Moreover, baking the marketplace into the protocol itself means your token is re-sellable anywhere, via any platform, curator, or market. can publish to any platform or market. Buying and selling is direct and unmediated, and value accrues to the work itself, not the marketplace. We think that ERC-721 should have had these features to begin with.

Let’s break down how this changes the dynamic.

  1. You can mint your media without the Zora.co website. If you want to sell your work on SuperRare, Rarible, Foundation or Nifty Gateway, you have to mint there directly. Nifty Gateway even mints tokens “for” users, so they never become the full owners of their own work. With Zora you can mint anywhere that integrates with the protocol, just like any standard should work. We are already seeing community platforms and experiences being built like zora.fm, aurra.gallery, nfttok.com and zora.gallery

  2. You can buy and resell anywhere. Other marketplaces are the primary place to buy and resell tokens minted on those marketplaces. In contrast, Zora is creating a universalized ownership protocol for all creative media.

  3. You choose where the data is stored. We think it’s important to have perpetual control over the media hosting of your own work. It’s like being a webmaster: if you mint a token, you should be the one to decide where that media is hosted, and update it if the location changes. We’ve built this into the Zora standard. When you mint via marketplaces and services, they decide where your media is hosted, and you don’t get the ability to update it. If you can’t update hosting, is it really yours?
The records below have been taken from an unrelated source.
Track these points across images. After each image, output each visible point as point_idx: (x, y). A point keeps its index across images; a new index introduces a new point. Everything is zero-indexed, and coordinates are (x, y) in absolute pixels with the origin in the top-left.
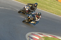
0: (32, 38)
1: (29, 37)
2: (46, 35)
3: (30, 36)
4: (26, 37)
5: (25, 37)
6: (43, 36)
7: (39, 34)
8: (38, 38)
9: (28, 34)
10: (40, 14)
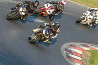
0: (71, 52)
1: (66, 50)
2: (93, 47)
3: (68, 48)
4: (62, 51)
6: (89, 49)
7: (82, 45)
8: (80, 52)
9: (65, 46)
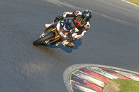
0: (82, 82)
1: (73, 77)
2: (125, 74)
3: (78, 75)
4: (65, 79)
5: (62, 79)
6: (116, 77)
7: (105, 70)
8: (100, 83)
9: (71, 70)
10: (88, 15)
  4. There are no fees at the protocol level. Zora is an Ethereum-native standard. It’s a protocol, not a marketplace, so the only fees are those required to run the Ethereum code itself. We don’t charge them or control fees whatsoever.

  5. Zora protocol is fully open source. The entire protocol, bid pool, and marketplace model of the Zora protocol is open source and verified on Etherscan.

  6. The protocol guarantees uniqueness. When a token is minted on Zora, the protocol runs a check against the media that is being published. Unless the file is verifiably unique, meaning the data is not the same any other tokens that have been minted, it can’t be published. This reduces the incentive to publish of identical “editions” of works, and ensures every work is verifiably different.

  7. Your creations can survive outside of any platform. This is the most radical part of what we’re doing with Zora. Until, creative media has always been published on platforms, socialized through platforms, and consumed on platforms. By building a standard, we’re changing that. Your work can exist without platforms, with ownership registered to the blockchain. New services, platforms, and apps can build on top of it, but your work will always exist independently of it. The Zora protocol privileges creative media over services and gatekeepers.

  8. Zora is oriented toward permanence. Zora enables a token’s owner to update the hosting location of media, meaning that a Zora token can outlast any given data storage solution, any given platform. Zora protocol will be around as long as Ethereum itself.

  9. Perpetual equity is truly perpetual. Built into the protocol is perpetual equity: a creator share set at the time of minting. This means that every time your work is sold in the future, you receive that specified royalty. This share can never be changed by future buyers, meaning you’ll never need to negotiate, and you’ll always be in your power.

NFTs are the entrypoint for creative media on the web. But if creative media is to realize its value for creators, it needs strong guarantees that only a protocol-based approach can offer. Zora is the protocol for media permanence. Zora is the protocol for perpetual equity. Zora is the protocol for open markets. Zora is the protocol for creative ownership.